With CMS finalizing the 2021 Physician Fee Schedule with updated E/M codes, this will better enable providers to code and bill for the additional time spent with and more involved medical decision-making for complex patients.
AI can remove some of the administrative burden of documenting the necessary information to show the complexity of the patient's problems and medical decision-making for the new billing coding requirements. This also leads to better coding, fewer denials and fewer rejected claims.
Like using AI across spaces and places of care to help providers gather the most pertinent information, it can also be used to harvest the appropriate information for prior authorizations and allow for automatic approvals. This removes the burden on the provider or their staff to have to manually fill out or input the information for prior authorization.
AI-enabled scheduling software can make both a patient's and the medical team's lives much easier. AI is able to determine the scheduling preferences of a patient by analyzing their past scheduling patterns and either auto-schedule or suggest the most appropriate date and time, location, and provider.
It can also help to create an optimized schedule for a patient who is seeing multiple providers or receiving multiple treatments in the same day. This reduces the amount of time spent by both the patient and the scheduling staff to get the next appointment or series of appointments created.
AI is also able to recognize the complexity of a patient and can be used to determine the appropriate visit length for the next appointment.
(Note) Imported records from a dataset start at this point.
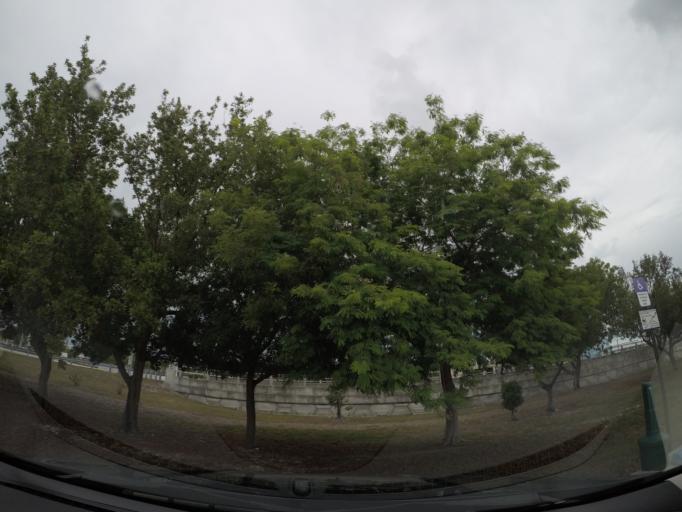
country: US
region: Florida
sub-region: Monroe County
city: Tavernier
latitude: 25.0030
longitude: -80.5339
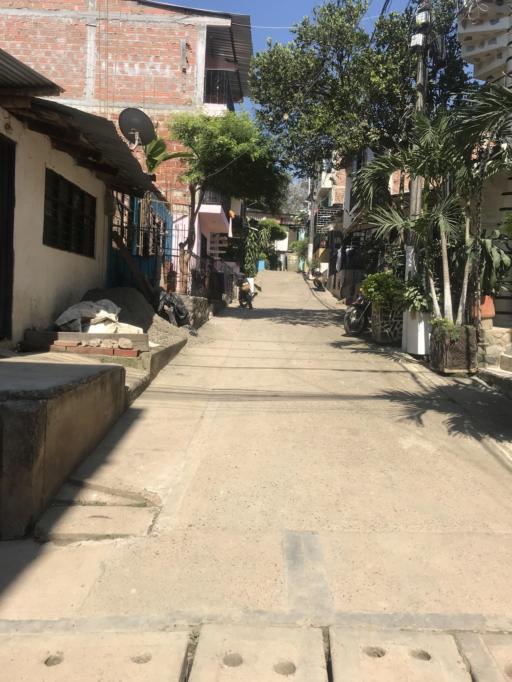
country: CO
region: Valle del Cauca
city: Cali
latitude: 3.3776
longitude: -76.5594
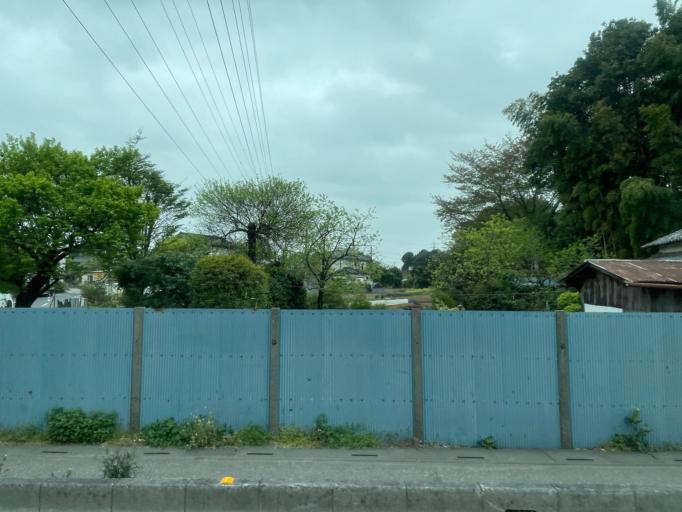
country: JP
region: Saitama
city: Iwatsuki
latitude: 35.9222
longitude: 139.7167
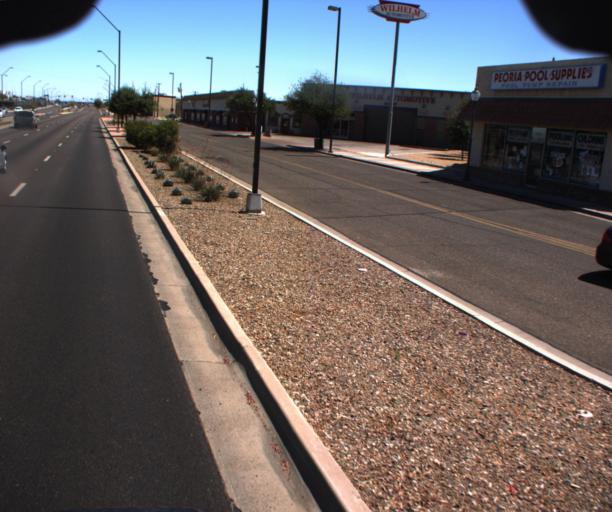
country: US
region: Arizona
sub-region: Maricopa County
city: Peoria
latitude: 33.5806
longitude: -112.2368
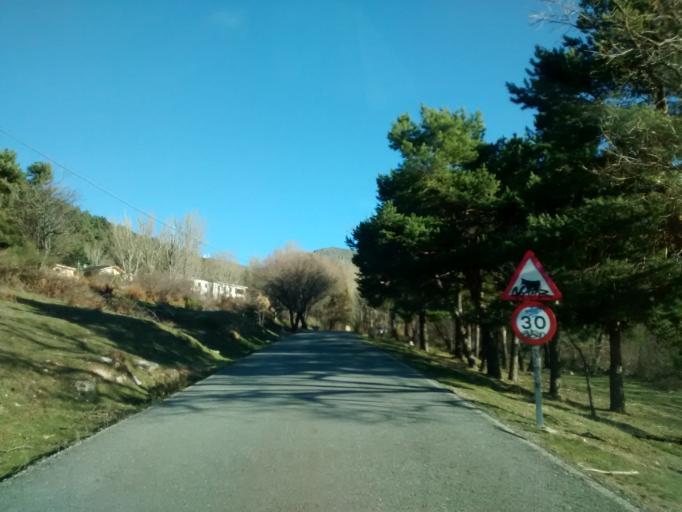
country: ES
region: Madrid
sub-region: Provincia de Madrid
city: Navacerrada
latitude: 40.7420
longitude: -4.0035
A standard wellness visit for a patient with multiple diagnosis takes longer than one for a patient who has continually been healthy.
A provider's schedule can be optimized with this approach because the time allocated to each patient is more customized based on their needs and [it] allows the provider to spend the necessary time with each patient without feeling rushed or falling behind in their clinic schedule.
AI is able to make processes that are task-heavy or time-consuming for humans much easier by reducing the overload.